Harrow stared at her perplexed. “And he just… believed that? You happened to have been ill last year, and now it’s her suffering the same malady?”  

“Oh, whether he believes her or not, he isn’t going to take any chances. Not in front of the larger clients.” Ianthe smiled and it was all teeth. Leaning in closer, she said “I suppose I should thank you. You did give me the final inspiration I needed to leave, after all…”

From the angle, Ianthe’s face was lower than Harrows and she’d have to tilt her head upwards to kiss her. When Harrow didn’t pull away, Ianthe kissed her, and her lips were warm in contrast to the bite of the cold raw breeze that blew against her face.
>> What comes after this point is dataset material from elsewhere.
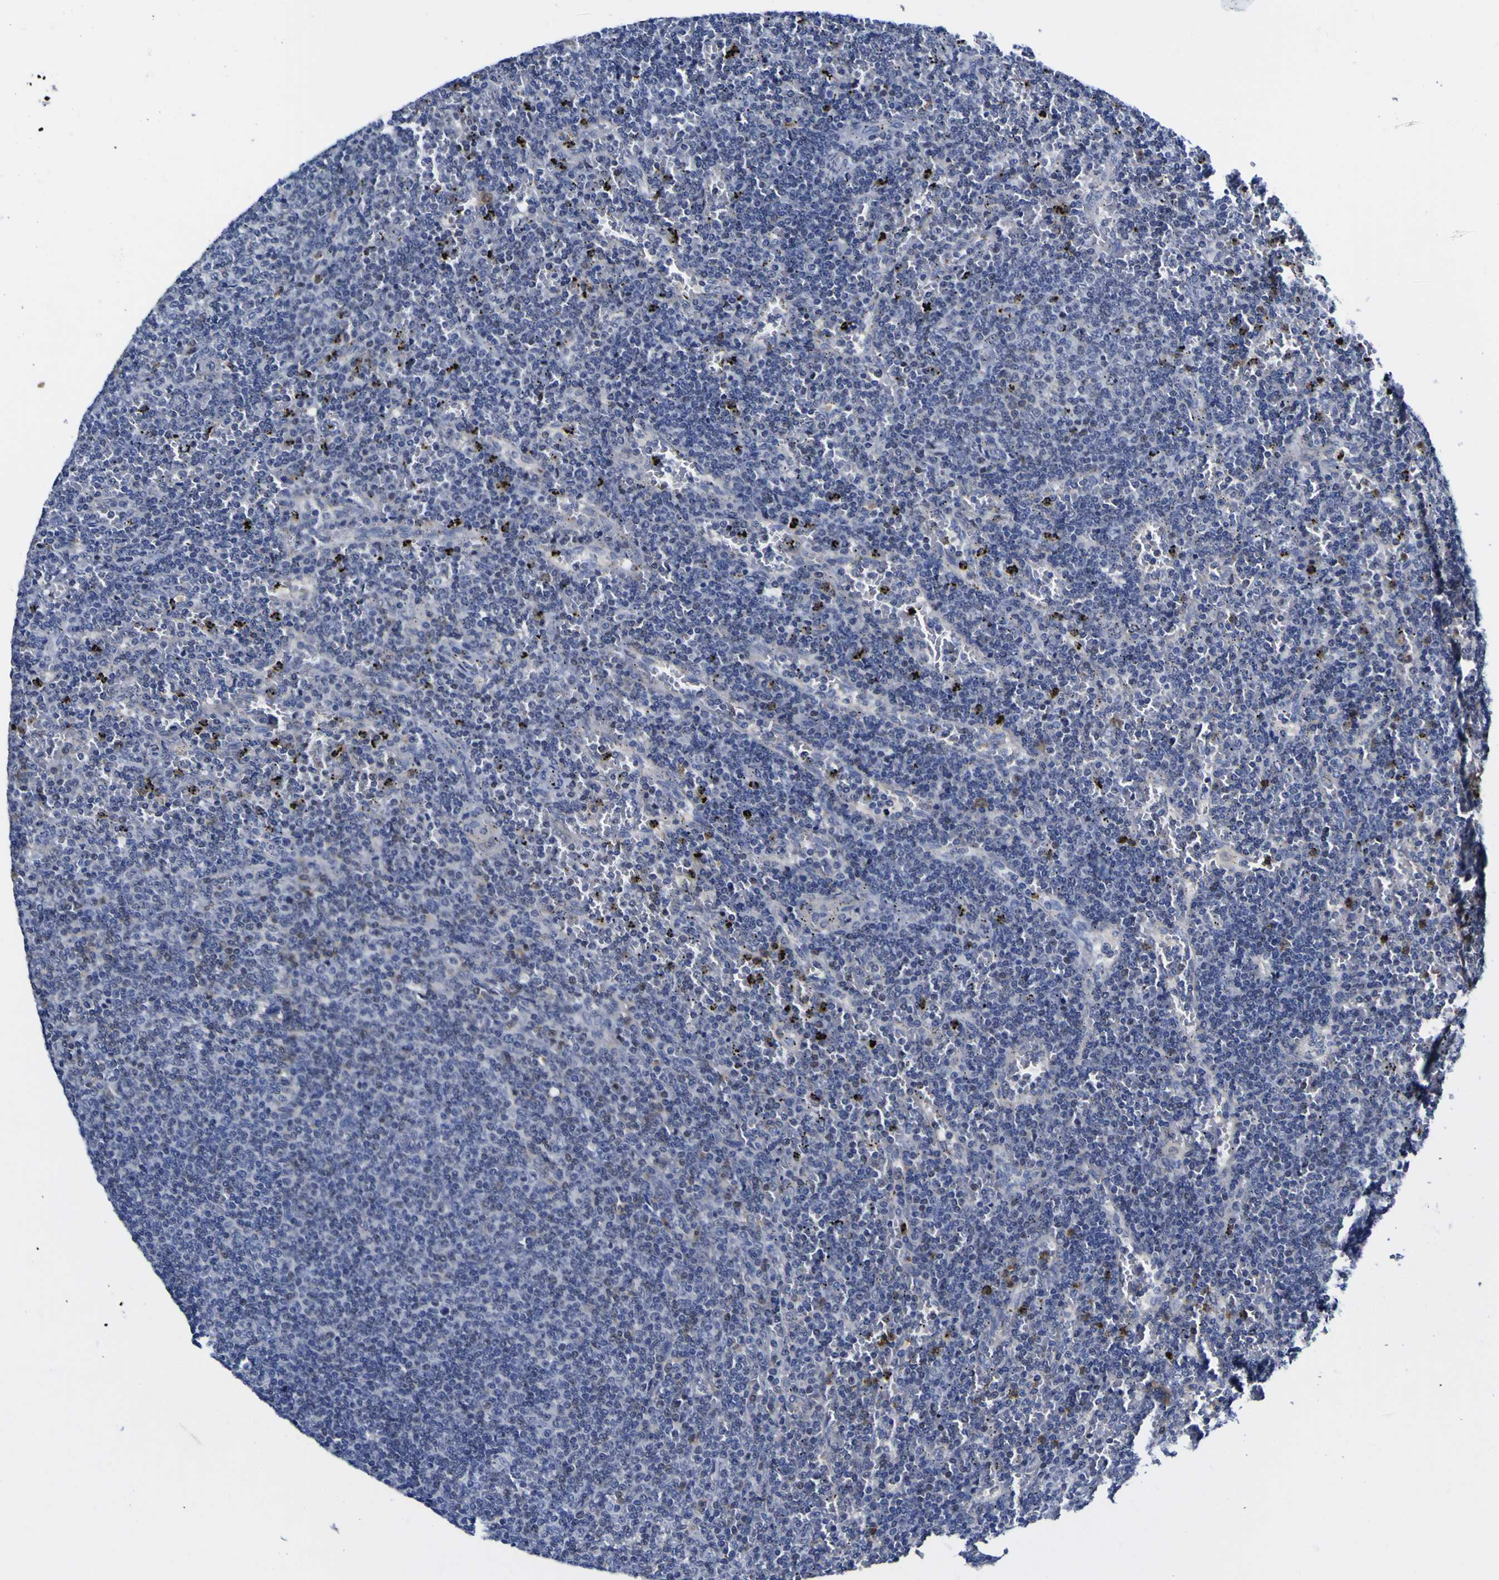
{"staining": {"intensity": "weak", "quantity": "<25%", "location": "cytoplasmic/membranous"}, "tissue": "lymphoma", "cell_type": "Tumor cells", "image_type": "cancer", "snomed": [{"axis": "morphology", "description": "Malignant lymphoma, non-Hodgkin's type, Low grade"}, {"axis": "topography", "description": "Spleen"}], "caption": "Immunohistochemistry photomicrograph of neoplastic tissue: malignant lymphoma, non-Hodgkin's type (low-grade) stained with DAB shows no significant protein positivity in tumor cells. The staining is performed using DAB (3,3'-diaminobenzidine) brown chromogen with nuclei counter-stained in using hematoxylin.", "gene": "CASP6", "patient": {"sex": "female", "age": 50}}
“I didn’t get you a present,” Harrow said suddenly, and Ianthe’s brows shot up in surprise, “if that was something that you were expecting.” She paused for a moment and then “I am… admittedly not used to this.”

“Well…” Ianthe said, leaving back against the railing, “that certainly makes things simpler. God, I wish I’d have known before hand. I had no idea what to get for you…”

“I was not expecting you to have gotten me anything,” replied Harrow and Ianthe brushed the tips of her fingers against the smaller woman’s lips.

“I’d settled on something less… materialistic,” she’d admitted, a smirk playing at her lips.

Against her fingers, Harrow said “I am all ears, Tridentarius.”

“Well…” Leaning back in to place her mouth against the sensitive skin of her ear, Ianthe told her just what exactly she’d had planned.